300 300 is a movie about the ancient Battle of Thermopylae. Around 480 years B.C. Xerxes was trying to take over the world for his own glory and that of Persia. He had an army, estimates vary, but it was between 250,000 and 1.5 million. This awesome force intended to take Greece as it had all other nations. However, they did not know the heart of Sparta. 

According to Spartan law, a King could not go to war without the consent of the “counsel,” a group of corrupt prophets who handed out edicts and manipulated the people. They decreed that Sparta must not go to war with the Persians, but rather should observe one of their traditional holidays. King Leonidas knew that if they did not go out to face the Persians there would be no Sparta remaining after they passed. The King observed a higher law and led a small group of men to defend Sparta at Thermopylae. 

In I Samuel 14, after Jonathan confronted the Philistine outpost and the Lord gave Israel a great victory over their army, he rejoined his men as they pursued the enemy. Jonathan was not aware that in his absence his father Saul had bound the entire army with an oath that they should not eat food “before I have avenged myself on my enemies!” When they entered a wood, they found honey on the ground. “…so he reached out the end of the staff that was in his hand and dipped it into the honeycomb. He raised his hand to his mouth, and his eyes brightened” (1 Samuel 14:27).  

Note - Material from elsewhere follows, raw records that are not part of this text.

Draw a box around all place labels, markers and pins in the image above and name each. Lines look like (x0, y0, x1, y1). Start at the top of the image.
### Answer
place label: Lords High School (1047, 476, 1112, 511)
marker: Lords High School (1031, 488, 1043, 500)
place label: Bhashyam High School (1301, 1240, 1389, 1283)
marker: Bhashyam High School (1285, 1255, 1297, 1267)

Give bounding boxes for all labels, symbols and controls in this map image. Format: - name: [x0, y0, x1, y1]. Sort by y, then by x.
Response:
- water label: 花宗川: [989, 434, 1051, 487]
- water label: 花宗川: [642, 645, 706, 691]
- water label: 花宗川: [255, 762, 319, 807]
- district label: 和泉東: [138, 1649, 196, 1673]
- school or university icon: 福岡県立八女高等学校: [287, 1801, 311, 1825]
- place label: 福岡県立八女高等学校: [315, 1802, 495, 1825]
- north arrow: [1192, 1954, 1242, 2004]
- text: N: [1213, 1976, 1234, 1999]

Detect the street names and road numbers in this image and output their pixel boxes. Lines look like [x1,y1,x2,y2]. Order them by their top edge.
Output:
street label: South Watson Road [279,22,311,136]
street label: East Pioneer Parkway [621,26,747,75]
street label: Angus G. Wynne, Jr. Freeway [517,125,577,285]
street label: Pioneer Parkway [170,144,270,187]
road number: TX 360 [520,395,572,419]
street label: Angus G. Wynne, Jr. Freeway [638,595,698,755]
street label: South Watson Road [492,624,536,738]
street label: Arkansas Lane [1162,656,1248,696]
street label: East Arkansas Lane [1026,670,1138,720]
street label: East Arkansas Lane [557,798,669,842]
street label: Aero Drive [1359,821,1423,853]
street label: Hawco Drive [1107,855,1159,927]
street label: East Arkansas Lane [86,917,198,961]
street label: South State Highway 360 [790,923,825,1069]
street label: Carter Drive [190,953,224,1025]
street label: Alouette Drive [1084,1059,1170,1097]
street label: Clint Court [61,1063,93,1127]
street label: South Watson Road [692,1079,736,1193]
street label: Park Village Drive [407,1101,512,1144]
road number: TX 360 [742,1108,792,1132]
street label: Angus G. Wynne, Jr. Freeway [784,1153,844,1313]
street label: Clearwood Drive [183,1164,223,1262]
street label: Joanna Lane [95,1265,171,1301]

Jonathan was spiritually sensitive. He knew as soon as the honey touched his lips that something had happened on the spiritual plain. His sensitivity and awareness led him to understand that his father’s pride had hindered the men and their fight. He was not in rebellion to his father the King; he was walking as a man who was free. Free from oaths he did not take, free from fear, free from complacency and free from timidity. Brennan Manning wrote, “We should live so free that our very existence is an act of rebellion.”  

There is today a monument at the sight of the Battle of Thermopylae. The monument in English says,

“Go tell the Spartans, passerby,
That here, by Spartan law, we lie.”
 

Spartan law decreed, No surrender! King Leonidas knew what it meant to be compelled by a higher law, as did Jonathan. The law of defending Sparta to the death was higher than the law of keeping a celebration. The 300 Spartans did not defeat the Persians, but their heroic sacrifice dealt them a serious wound and led to their defeat. The “royal law” (James 2:8) is higher than the traditions and rules that we often observe so stringently. It is spiritual sensitivity and wisdom that tells us when the law of love requires us to stand alone if need be in following Christ.